ACTION ITEM
Every entry, from first to last, is to be written out exactly.

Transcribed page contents
BEGIN
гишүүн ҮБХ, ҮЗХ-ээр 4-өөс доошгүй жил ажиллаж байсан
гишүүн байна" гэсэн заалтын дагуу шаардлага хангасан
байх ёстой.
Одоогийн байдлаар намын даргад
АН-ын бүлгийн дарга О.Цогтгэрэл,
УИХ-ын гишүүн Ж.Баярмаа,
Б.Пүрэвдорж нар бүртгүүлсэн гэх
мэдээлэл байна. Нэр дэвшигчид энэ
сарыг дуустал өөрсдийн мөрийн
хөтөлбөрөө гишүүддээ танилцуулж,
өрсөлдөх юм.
END
WORKED SOLUTION
гишүүн ҮБХ, ҮЗХ-ээр 4-өөс доошгүй жил ажиллаж байсан
гишүүн байна" гэсэн заалтын дагуу шаардлага хангасан
байх ёстой.
Одоогийн байдлаар намын даргад
АН-ын бүлгийн дарга О.Цогтгэрэл,
УИХ-ын гишүүн Ж.Баярмаа,
Б.Пүрэвдорж нар бүртгүүлсэн гэх
мэдээлэл байна. Нэр дэвшигчид энэ
сарыг дуустал өөрсдийн мөрийн
хөтөлбөрөө гишүүддээ танилцуулж,
өрсөлдөх юм.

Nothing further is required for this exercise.